# Do any of you guys wade the Gulf this time of year?



## Shiznik (Feb 24, 2008)

I grew up wadeing for flounder this time of year in the Gulf and was just curious if any of you go after them while they are like doormats everywhere in the Gulf. I'm planning a trip to give it a shot and hope to post some pics soon!


----------



## FlounderAssassin (Sep 28, 2007)

I have never tried it but it does sound like a good idea. if you give it a shot be sure to post a report and :takephoto


----------



## johnboatjosh (May 19, 2008)

Never tried it, but would love to see some pics if you give it a try.


----------



## Midnight Rider (Sep 30, 2007)

When I was a kid my dad would take us to Johnsons beach and wade the gulf side.
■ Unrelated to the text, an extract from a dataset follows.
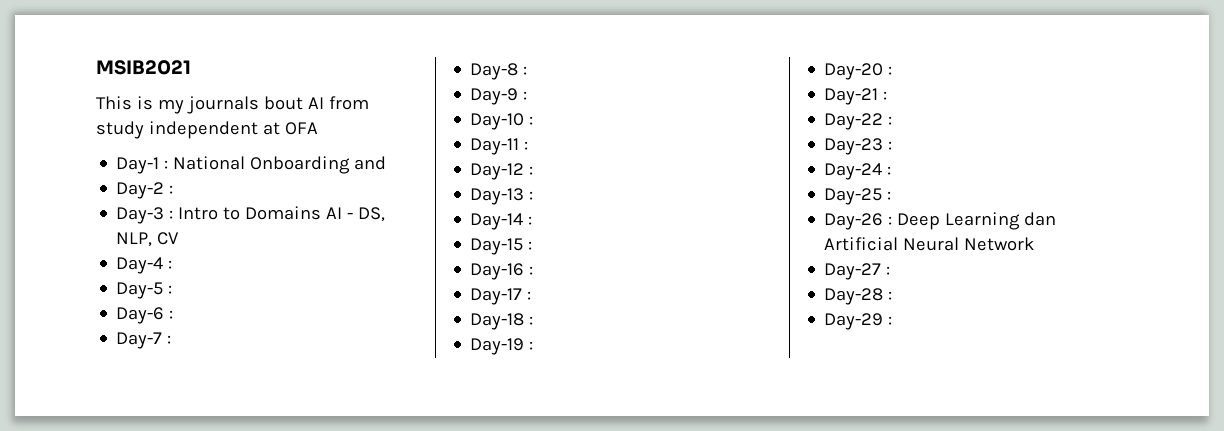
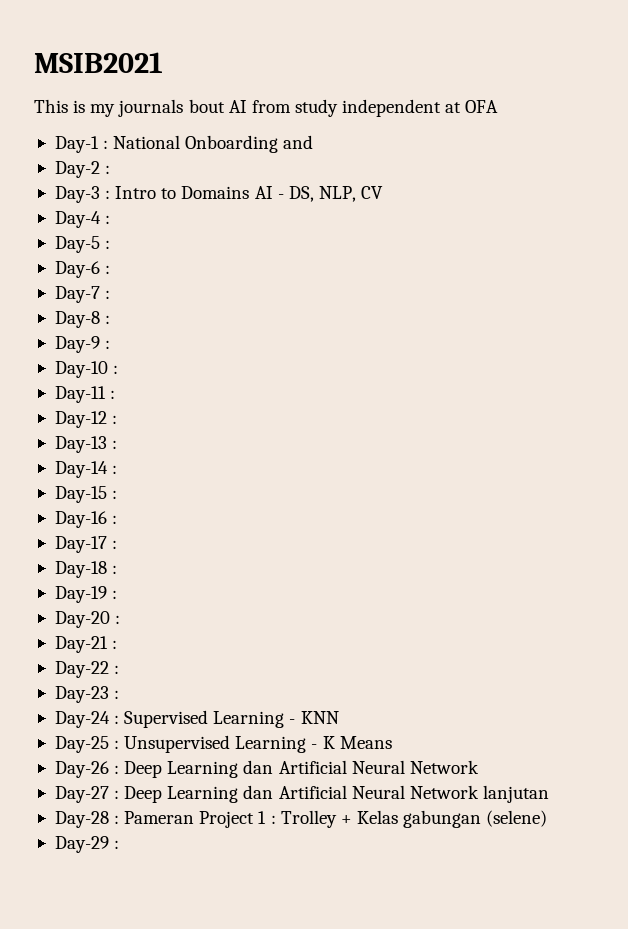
[824,188,892,205] // Day-25 : -> [124,710,339,728] [54,735,392,753] Supervised Learning - KNN // Day-25 : Unsupervised Learning - K Means
[824,288,893,305] // Day-28 : -> [124,785,549,803] [54,810,548,828] Deep Learning dan Artificial Neural Network lanjutan // Day-28 : Pameran Project 1 : Trolley + Kelas gabungan (selene)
We gigged a few every now and then. Lots of sting rays so be careful if you go and slide those feet.


----------



## Shiznik (Feb 24, 2008)

Yeah, we'd always wear a worn out pair of shoes and blue jeans and walk really slow with the #10 wash tub behind us, the rays, you could always lookk behind us and watch them follow the lights with their orange eyes but we always seemed to do pretty good. We also lived on Pensacola Beach too, so maybe I'll still have some lck over here. I'm dying to make a post with some mats I can be proud of at least once or twice. It won't be long, I'm just gonna try to catch a calm N wind and a moving tide and off I go. I'll stay in touch, it'll probably be a week or two.


----------



## parrothead (Oct 1, 2007)

Looking forward to your report !!!!!!!!!!!!

Scott


----------



## captain wahoo (Dec 14, 2008)

I had no idea you could gig flounder In the winter. Cool


----------